Pandemrix-Hersteller unter Beschuss

Neun Jahre nach der Schweinegrippe-Pandemie reißt die Diskussion um den Impfstoff Pandemrix nicht ab. Im aktuellen »British Medical Journal« übt Mitherausgeber Peter Doshi scharfe Kritik an Hersteller Glaxo-Smith-Kline (GSK). Dieser habe auf eine außergewöhnlich hohe Zahl an Nebenwirkungsmeldungen nicht angemessen reagiert.
Annette Mende
21.09.2018  01:01 Uhr

Doshi beruft sich auf interne Dokumente von GSK, in die ihm sein Kollege Tom Jefferson Einblick gewährt habe. Diesem seien die Dokumente in seiner Funktion als Sachverständiger bei der Gerichtsverhandlung einer irischen Frau vorgelegt worden, die nach erhaltener Pandemrix-Impfung Narkolepsie entwickelt hatte. Bei seiner Kritik an GSK geht es Doshi aber nicht um den Zusammenhang zwischen der Pandemrix®-Impfung und der Schlafkrankheit – diesen sieht er als erwiesen an, obwohl weder GSK noch die Europäische Arzneimittelagentur (EMA) als verantwortliche Zulassungsstelle dies bislang offiziell anerkannt hätten. Nachdem Studien aus Schweden und Finnland einen deutlichen Anstieg der Narkolepsiefälle bei Unter-20-Jährigen nach der Impfung mit Pandemrix gezeigt hatten, sprach die EMA jedoch 2011 die Empfehlung aus, den Impfstoff in dieser Altersgruppe nicht mehr zu verwenden.

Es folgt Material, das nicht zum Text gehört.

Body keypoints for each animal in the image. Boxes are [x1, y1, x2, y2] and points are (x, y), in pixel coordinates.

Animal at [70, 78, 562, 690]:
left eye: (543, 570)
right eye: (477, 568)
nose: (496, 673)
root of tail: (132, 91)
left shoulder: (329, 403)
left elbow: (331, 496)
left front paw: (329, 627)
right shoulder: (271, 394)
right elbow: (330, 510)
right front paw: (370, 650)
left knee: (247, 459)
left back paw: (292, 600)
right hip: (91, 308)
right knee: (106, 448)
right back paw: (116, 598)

Auch andere schwerwiegende Nebenwirkungen seien Doshi zufolge unter Pandemrix gehäuft aufgetreten – was GSK laut einem internen Sicherheitsbericht bekannt gewesen sei. Ein Vergleich der Häufigkeit gemeldeter Nebenwirkungen von Pandemrix mit Arepanrix®, dem ebenfalls von GSK produzierten pandemischen Impfstoff, der dasselbe Adjuvans AS03 enthielt wie Pandemrix, und einem nicht adjuvantierten H1N1-Impfstoff, dessen Name nicht genannt wird, zeige, dass es bei Pandemrix proportional fünfmal häufiger zu Nebenwirkungen gekommen sei als bei den anderen beiden Impfstoffen. Einzelne unerwünschte Wirkungen wie Gesichtslähmungen oder Krämpfe seien vier- beziehungsweise neunmal häufiger gemeldet worden.

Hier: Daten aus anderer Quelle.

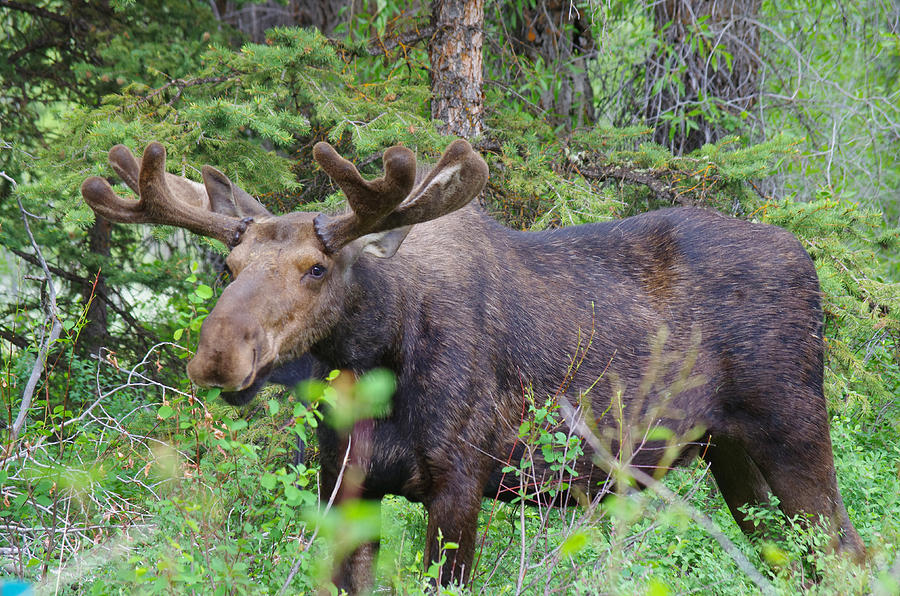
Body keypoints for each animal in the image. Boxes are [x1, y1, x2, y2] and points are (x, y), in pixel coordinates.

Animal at [81, 139, 860, 592]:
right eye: (229, 265)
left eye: (316, 268)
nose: (217, 357)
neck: (376, 367)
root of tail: (810, 263)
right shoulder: (345, 488)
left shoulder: (460, 481)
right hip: (730, 453)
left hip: (794, 429)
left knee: (849, 551)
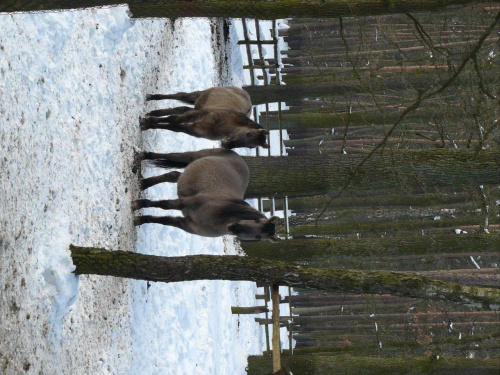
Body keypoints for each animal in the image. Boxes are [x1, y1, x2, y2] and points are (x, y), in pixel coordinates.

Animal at [133, 148, 282, 242]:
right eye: (257, 221)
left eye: (258, 237)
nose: (234, 228)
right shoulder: (185, 203)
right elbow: (164, 204)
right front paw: (137, 204)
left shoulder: (183, 223)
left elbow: (163, 220)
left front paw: (139, 220)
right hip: (192, 156)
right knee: (171, 155)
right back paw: (144, 157)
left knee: (172, 175)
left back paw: (144, 183)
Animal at [141, 87, 270, 150]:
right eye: (249, 134)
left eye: (251, 147)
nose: (227, 146)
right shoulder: (198, 114)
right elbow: (174, 119)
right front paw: (146, 122)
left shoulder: (194, 129)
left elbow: (174, 127)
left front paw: (148, 125)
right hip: (197, 96)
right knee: (179, 96)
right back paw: (152, 97)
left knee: (180, 108)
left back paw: (153, 112)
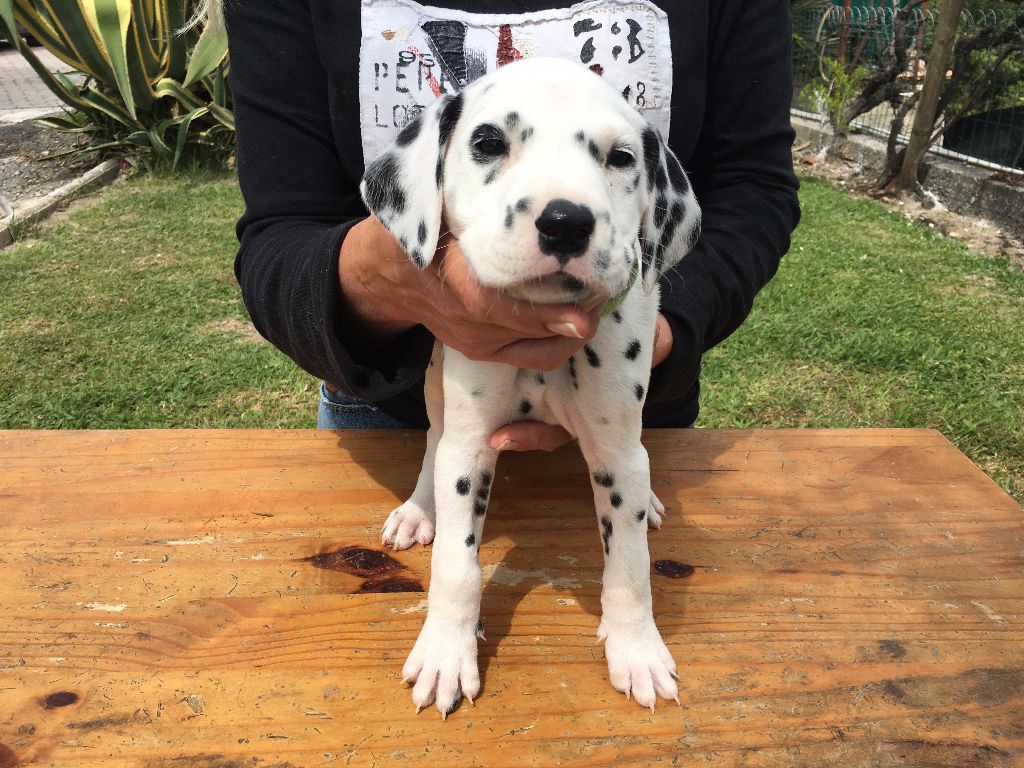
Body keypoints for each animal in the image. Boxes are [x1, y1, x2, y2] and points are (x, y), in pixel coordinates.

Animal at [360, 57, 701, 717]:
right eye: (489, 142)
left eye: (621, 157)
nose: (566, 222)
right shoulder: (469, 448)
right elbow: (456, 565)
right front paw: (446, 651)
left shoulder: (617, 452)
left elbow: (630, 565)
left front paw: (637, 648)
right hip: (437, 387)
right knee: (432, 446)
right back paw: (418, 509)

Weder GSK noch die EMA hätten diese Informationen öffentlich gemacht, so Doshi. Es sei unklar, ob der Hersteller oder die Behörde den Sachverhalt untersucht hätten. Anders bei der Narkolepsie: Hier hätte es sehr schnell Reaktionen sowohl in den Medien als auch vonseiten des Herstellers gegeben. Die Frage nach dem Warum habe GSK ihm nicht beantwortet. Aus Doshis Sicht hätte insbesondere der Unterschied zwischen Pandemrix und Arepanrix alarmieren müssen, denn bei diesen beiden handele es sich »grob gesagt um denselben Impfstoff, der lediglich in verschiedenen Fabriken hergestellt und in unterschiedlichen Ländern verimpft wurde. Abweichende Raten von Nebenwirkungen könnten auf ein Herstellungsproblem hindeuten.«

Mittlerweile sind beide pandemischen Impfstoffe nicht mehr auf dem Markt. Die Schweinegrippe ist Geschichte, aber der Fall wirft laut Doshi grundlegende Fragen zur Transparenz von Informationen auf.